**Exercise description:** Change "scientific name" to "Latin name" everywhere in the lines below, and give the lines back with nothing else altered.

──────

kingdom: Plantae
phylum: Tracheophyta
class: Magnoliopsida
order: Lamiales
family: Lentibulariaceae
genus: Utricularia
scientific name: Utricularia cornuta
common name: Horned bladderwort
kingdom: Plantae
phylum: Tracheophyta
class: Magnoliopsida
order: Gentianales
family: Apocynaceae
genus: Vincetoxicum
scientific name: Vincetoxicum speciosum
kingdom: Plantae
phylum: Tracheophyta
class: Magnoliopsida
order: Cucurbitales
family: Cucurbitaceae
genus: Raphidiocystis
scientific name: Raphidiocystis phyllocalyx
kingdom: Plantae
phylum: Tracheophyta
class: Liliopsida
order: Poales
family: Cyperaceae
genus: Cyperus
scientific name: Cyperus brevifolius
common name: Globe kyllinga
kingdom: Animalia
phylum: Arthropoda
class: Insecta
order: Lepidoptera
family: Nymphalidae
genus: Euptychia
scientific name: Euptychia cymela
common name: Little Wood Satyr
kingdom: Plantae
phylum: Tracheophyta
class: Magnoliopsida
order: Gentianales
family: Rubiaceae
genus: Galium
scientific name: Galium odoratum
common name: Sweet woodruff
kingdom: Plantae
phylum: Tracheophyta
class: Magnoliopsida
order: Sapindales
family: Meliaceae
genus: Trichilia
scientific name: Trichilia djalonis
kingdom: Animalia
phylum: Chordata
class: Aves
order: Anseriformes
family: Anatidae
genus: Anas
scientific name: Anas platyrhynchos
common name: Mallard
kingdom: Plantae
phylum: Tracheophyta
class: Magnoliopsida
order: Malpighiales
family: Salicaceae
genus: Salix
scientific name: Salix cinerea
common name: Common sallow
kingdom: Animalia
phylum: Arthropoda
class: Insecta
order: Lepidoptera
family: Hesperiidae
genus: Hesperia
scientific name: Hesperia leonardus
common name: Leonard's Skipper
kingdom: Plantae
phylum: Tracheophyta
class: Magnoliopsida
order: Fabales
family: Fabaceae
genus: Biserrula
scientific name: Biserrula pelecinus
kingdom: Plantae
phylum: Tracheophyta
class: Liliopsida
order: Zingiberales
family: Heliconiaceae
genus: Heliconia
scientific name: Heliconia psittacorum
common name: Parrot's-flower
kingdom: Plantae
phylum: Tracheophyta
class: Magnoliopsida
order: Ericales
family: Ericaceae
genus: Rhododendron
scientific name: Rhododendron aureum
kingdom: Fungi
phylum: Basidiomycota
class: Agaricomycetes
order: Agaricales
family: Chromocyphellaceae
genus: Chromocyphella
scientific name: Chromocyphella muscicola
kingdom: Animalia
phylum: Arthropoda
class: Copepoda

──────

**Result of this exercise:**
kingdom: Plantae
phylum: Tracheophyta
class: Magnoliopsida
order: Lamiales
family: Lentibulariaceae
genus: Utricularia
Latin name: Utricularia cornuta
common name: Horned bladderwort
kingdom: Plantae
phylum: Tracheophyta
class: Magnoliopsida
order: Gentianales
family: Apocynaceae
genus: Vincetoxicum
Latin name: Vincetoxicum speciosum
kingdom: Plantae
phylum: Tracheophyta
class: Magnoliopsida
order: Cucurbitales
family: Cucurbitaceae
genus: Raphidiocystis
Latin name: Raphidiocystis phyllocalyx
kingdom: Plantae
phylum: Tracheophyta
class: Liliopsida
order: Poales
family: Cyperaceae
genus: Cyperus
Latin name: Cyperus brevifolius
common name: Globe kyllinga
kingdom: Animalia
phylum: Arthropoda
class: Insecta
order: Lepidoptera
family: Nymphalidae
genus: Euptychia
Latin name: Euptychia cymela
common name: Little Wood Satyr
kingdom: Plantae
phylum: Tracheophyta
class: Magnoliopsida
order: Gentianales
family: Rubiaceae
genus: Galium
Latin name: Galium odoratum
common name: Sweet woodruff
kingdom: Plantae
phylum: Tracheophyta
class: Magnoliopsida
order: Sapindales
family: Meliaceae
genus: Trichilia
Latin name: Trichilia djalonis
kingdom: Animalia
phylum: Chordata
class: Aves
order: Anseriformes
family: Anatidae
genus: Anas
Latin name: Anas platyrhynchos
common name: Mallard
kingdom: Plantae
phylum: Tracheophyta
class: Magnoliopsida
order: Malpighiales
family: Salicaceae
genus: Salix
Latin name: Salix cinerea
common name: Common sallow
kingdom: Animalia
phylum: Arthropoda
class: Insecta
order: Lepidoptera
family: Hesperiidae
genus: Hesperia
Latin name: Hesperia leonardus
common name: Leonard's Skipper
kingdom: Plantae
phylum: Tracheophyta
class: Magnoliopsida
order: Fabales
family: Fabaceae
genus: Biserrula
Latin name: Biserrula pelecinus
kingdom: Plantae
phylum: Tracheophyta
class: Liliopsida
order: Zingiberales
family: Heliconiaceae
genus: Heliconia
Latin name: Heliconia psittacorum
common name: Parrot's-flower
kingdom: Plantae
phylum: Tracheophyta
class: Magnoliopsida
order: Ericales
family: Ericaceae
genus: Rhododendron
Latin name: Rhododendron aureum
kingdom: Fungi
phylum: Basidiomycota
class: Agaricomycetes
order: Agaricales
family: Chromocyphellaceae
genus: Chromocyphella
Latin name: Chromocyphella muscicola
kingdom: Animalia
phylum: Arthropoda
class: Copepoda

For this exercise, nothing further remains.